Existential Crisis: Implementing MapK in Scala 3
Nikita Gazarov
Posted on June 8, 2021
This a record of my attempts to migrate one of my favourite types, MapK
, from Scala 2 to Scala 3. You'll learn why this is not a trivial task and how to work around the new limitations. Hopefully this will help you solve similar problems with other types as well.
See also: r/scala discussion
What is MapK?
MapK[K, V]
is a higher kinded version of Map[K, V]
. Each key-value pair in MapK
is (K[A], V[A])
for some type A
. We don't care what A
actually is, just that the keys and values have consistent types. We don't want to put a String
into a Key[Int]
, and when we ask for the value of Key[Int]
, we want to get an Int
, not an Any
.
type Tuple2K[K[_], V[_], A] = (K[A], V[A])
class MapK[K[_], V[_]] {
def apply[A](key: K[A]): V[A] = ???
def foreach(f: Tuple2K[K, V, _] => Unit): Unit = ???
}
object MapK {
def apply(items: Tuple2K[K, V, _]*): MapK[K, V] = ???
}
MapK is at the heart of my biggest personal project, and of the quote engine we built at Goodcover. It is a very useful construct – being able to express such complex types in Scala allows me to write dynamic-feeling yet type-safe code without boilerplate or macros, and I've been really enjoying this power that Scala 2 afforded me.

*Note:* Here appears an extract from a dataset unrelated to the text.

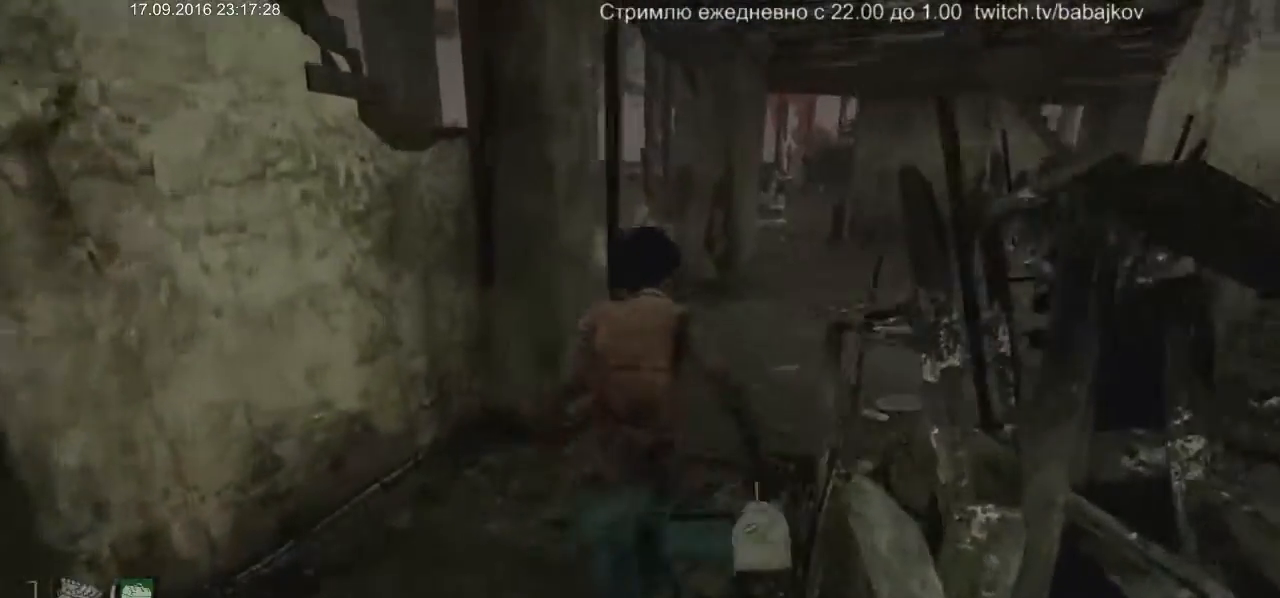
{"keys": ["shift", "w"], "mouse": [], "events": []}
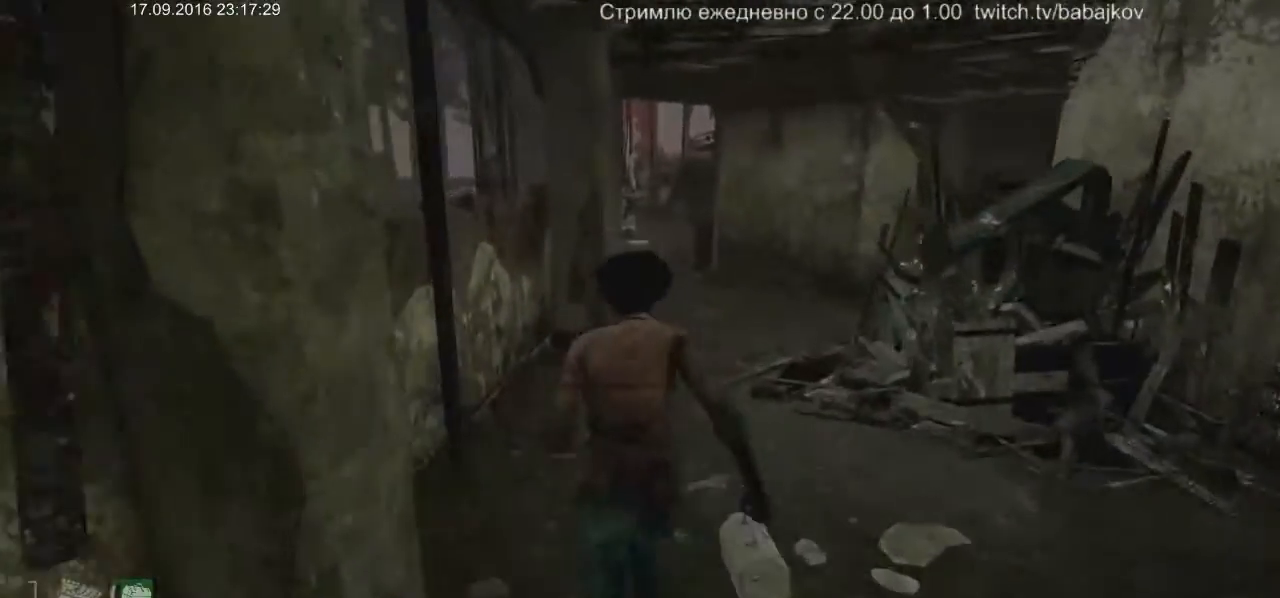
{"keys": ["shift", "w"], "mouse": [], "events": []}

Here's the simplest usage of MapK:
case class Key[A](name: String, default: A)
val ageKey = Key("age", default = 20)
val nameKey = Key("name", default = "Alex")
val m = MapK[Key, Option](
ageKey -> Some(30),
nameKey -> Some("Kyle"),
// nameKey -> Some(30) // but not this, compiler won't accept it
)
m(ageKey) // Some(30): Option[Int]
m(nameKey) // Some("Kyle"): Option[String]

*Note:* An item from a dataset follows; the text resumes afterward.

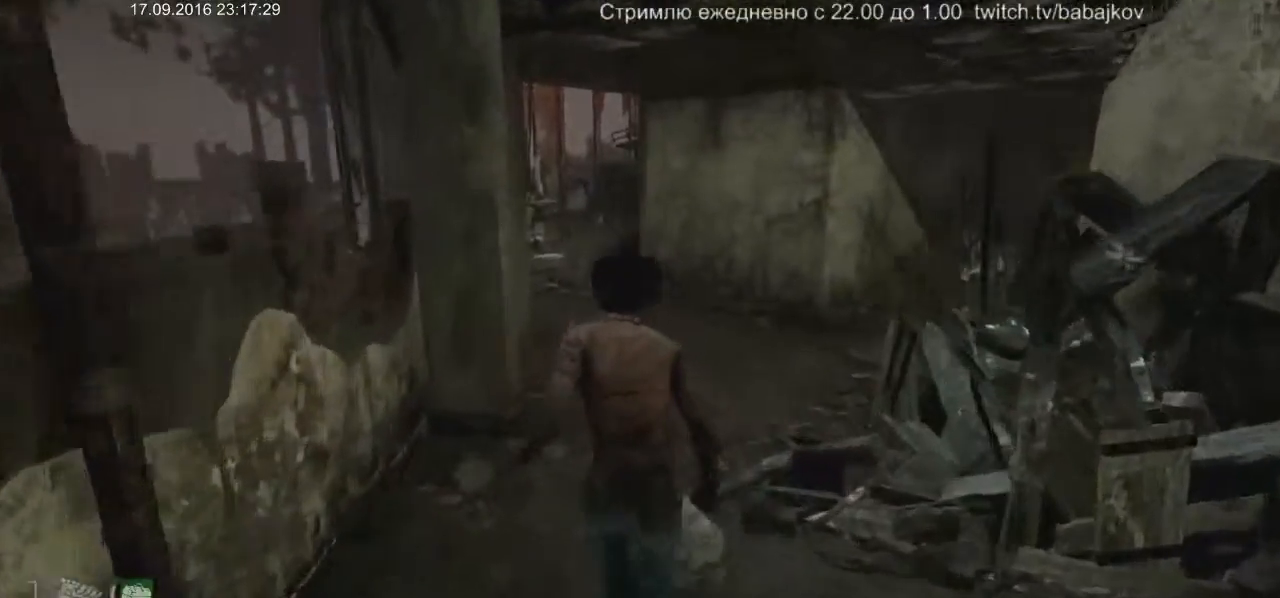
{"keys": ["shift", "w"], "mouse": [], "events": []}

Note: Of course MapK has more useful methods than just apply
and foreach
, and we'll get to some of those below. The rest you can find in my Typegrounds repo, but let me complain about things first.
MapK in Scala 2
In Scala 2 we can use existential types to implement MapK very straightforwardly:
type Tuple2K[K[_], V[_], A] = (K[A], V[A])

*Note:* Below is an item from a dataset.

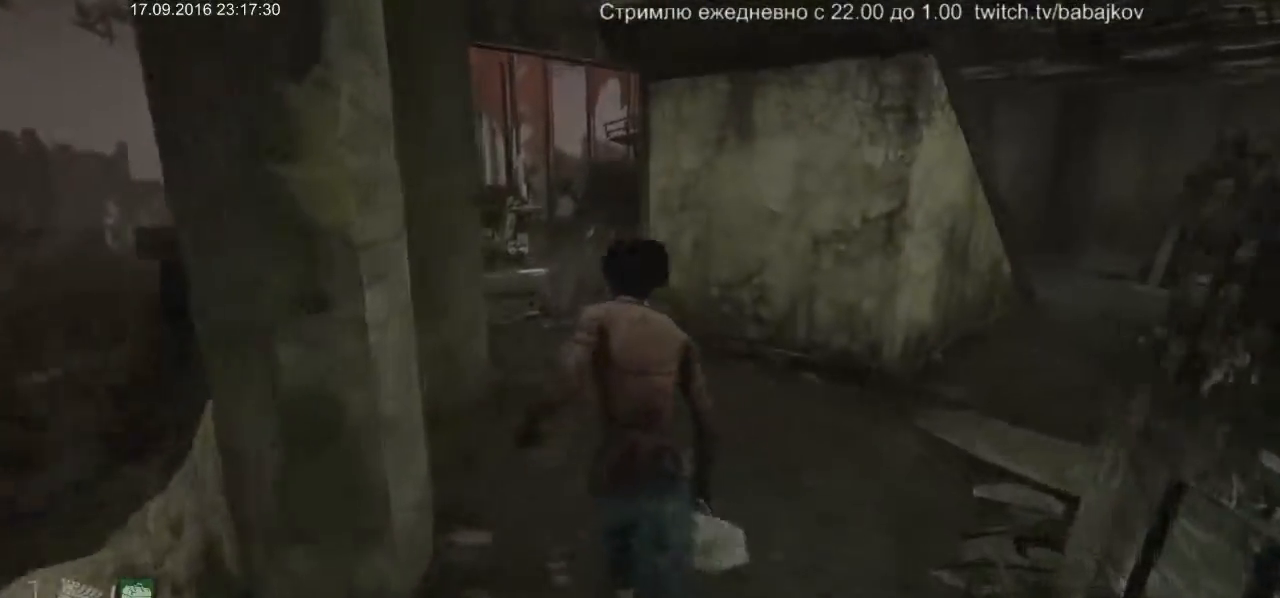
{"keys": ["a", "shift", "w"], "mouse": [], "events": [[167, "a", "down"]]}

class MapK[K[_], V[_]](protected val rawMap: Map[K[_], V[_]]) {
def apply[A](key: K[A]): V[A] = {
rawMap(key).asInstanceOf[V[A]]
}
def foreach(f: Tuple2K[K, V, _] => Unit): Unit = {
rawMap.foreach(f.asInstanceOf[((K[_], V[_])) => Unit])
}
}
object MapK {
def apply[K[_], V[_]](items: Tuple2K[K, V, _]*): MapK[K, V] = {
new MapK[K, V](Map(items: _*))
}
}
This minimal implementation allows for our desired usage, and does not need any implicit conversions to accomplish that, the above is all there is to it. It's ugly on the inside, but its public interface is nice, safe, and simple. That is our goal. Let's see how close we can get to this in Scala 3.
Scala 3 Issues
The MapK above does not work in Scala 3. Trying to implement it that way, you'll become fast friends with the unreducible application of higher-kinded type [K[_$1], V[_$2], A] =>> (K[A], V[A]) to wildcard argument"
compiler error. This is because the API we designed relies on existential types that can't be expressed without using forSome
under the hood. For example, our Tuple2K[K, V, _]
is really Tuple2[K[A], V[A]] forSome { type A }
under the hood, and we can't just rewrite this using wildcard types like Tuple2[K[?], V[?]]
because we need the same A
to repeat twice in this type, in K[A]
and V[A]
.
In Scala 3, support for such existential types has been dropped. As far as I understand from this discussion, basically no one has proved that existential types can be made sound in the new type system. Well, I'm not going to be the one to do it, so we'll just go ahead and do our best to hack around the new limitation.
Wrap It Up
The first approach we can try is to simply avoid using unsupported existential types. The reason why our Tuple2K
is problematic is because it's just a type alias, not a concrete type. So we can just define:
case class Tuple2K[T1[_], T2[_], A](first: T1[A], second: T2[A])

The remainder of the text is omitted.